It was close, very close, but a new world record for sailing around Britain and Ireland is a record to savour – and one likely to stand for some time.
After 1,956 nautical miles and three days, three hours, 32 minutes and 36 seconds, the MOD70 trimaran Musandam-Oman Sail yesterday crossed the Sevenstar Round Britain and Ireland Race finish line at Cowes to break the record by a mere 16 minutes and 38 seconds.
The previous record had been set in 2011 by Banque Populaire 5 – a yacht almost twice the length and therefore significantly faster.
Musandam’s multinational crew, led by Sidney Gavignet, has set a record-breaking pace since the race’s postponed start on Monday morning.
The remnants of Hurricane Bertha blasted the striking-looking multihull, along with the rest of the fleet, out of The Solent and down the Channel.

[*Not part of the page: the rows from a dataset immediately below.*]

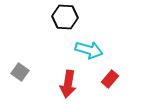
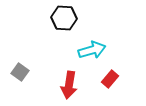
black hexagon: moved 1 px left, 1 px down
cyan arrow: moved 3 px right; rotated 32 degrees counterclockwise
red arrow: moved 1 px right, 1 px down
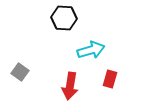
cyan arrow: moved 1 px left
red rectangle: rotated 24 degrees counterclockwise
red arrow: moved 1 px right, 1 px down
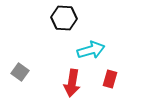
red arrow: moved 2 px right, 3 px up
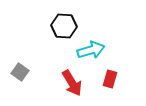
black hexagon: moved 8 px down
red arrow: rotated 40 degrees counterclockwise
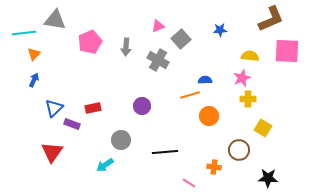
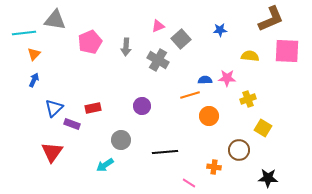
pink star: moved 15 px left; rotated 24 degrees clockwise
yellow cross: rotated 21 degrees counterclockwise
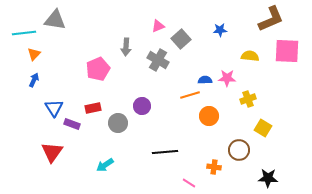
pink pentagon: moved 8 px right, 27 px down
blue triangle: rotated 18 degrees counterclockwise
gray circle: moved 3 px left, 17 px up
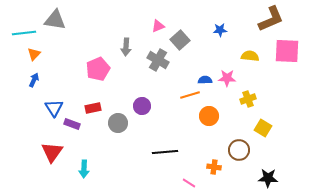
gray square: moved 1 px left, 1 px down
cyan arrow: moved 21 px left, 4 px down; rotated 54 degrees counterclockwise
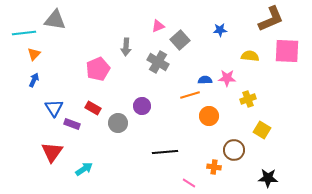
gray cross: moved 2 px down
red rectangle: rotated 42 degrees clockwise
yellow square: moved 1 px left, 2 px down
brown circle: moved 5 px left
cyan arrow: rotated 126 degrees counterclockwise
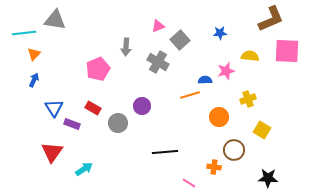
blue star: moved 3 px down
pink star: moved 1 px left, 7 px up; rotated 18 degrees counterclockwise
orange circle: moved 10 px right, 1 px down
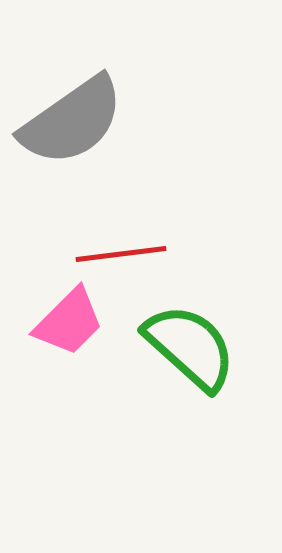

Indeed, the manner in which the weather pattern evolved meant the leading yachts were able to broad reach all the way up Britain’s east coast in breeze which rarely dropped below 25 knots, often hitting 40 knots.
And then as they rounded Muckle Flugga on the northern most tip of the Shetland Islands the south-westerly breeze obligingly veered to the north, providing another downwind sleigh ride along the west coast of Ireland.
The giant tri’s progress was only slowed by having to frequently gybe along England’s south coast, with the only upwind section of the entire race coming in the final sprint to the Cowes finish line from the forts off Portsmouth.
Attention now turns to Warsash skipper Ian Walker as he aims to break the monohull race record.
His Abu Dhabi Racing Team has a healthy 50-mile lead over the other four Volvo 65s taking part
Yesterday, Walker said: ‘We are just rounding the Blasket Islands off the south west tip of Ireland, which seems incredible seeing as we only left Cowes less than three days ago.
‘We have wriggled away from the chasing pack overnight and now have a nice lead which we will aim to defend from here.
‘It seems clear that the prize at stake is not just the first Volvo 65 but will also be the race record for whoever gets there first.’
Meanwhile, Portsmouth skipper Sam Davies, leading the all-women SCA team, is neck and neck with two other Volvo 65s, Dongfeng and Alvimedica, having come back into contention after losing ground having to avoid east coast wind farms.
SCA’s Hamble-based navigator, Libby Greenhalgh, blogged: ‘It becomes quite tactical as we gybe down the west coast of Ireland – there will be about one hour between each gybe.’
For the smaller yachts in the 28-strong fleet, the change in wind direction which so benefited the larger leaders has given them a hard upwind slog to the Shetlands.
That tough challenge means some are unlikely to round the islands until the weekend.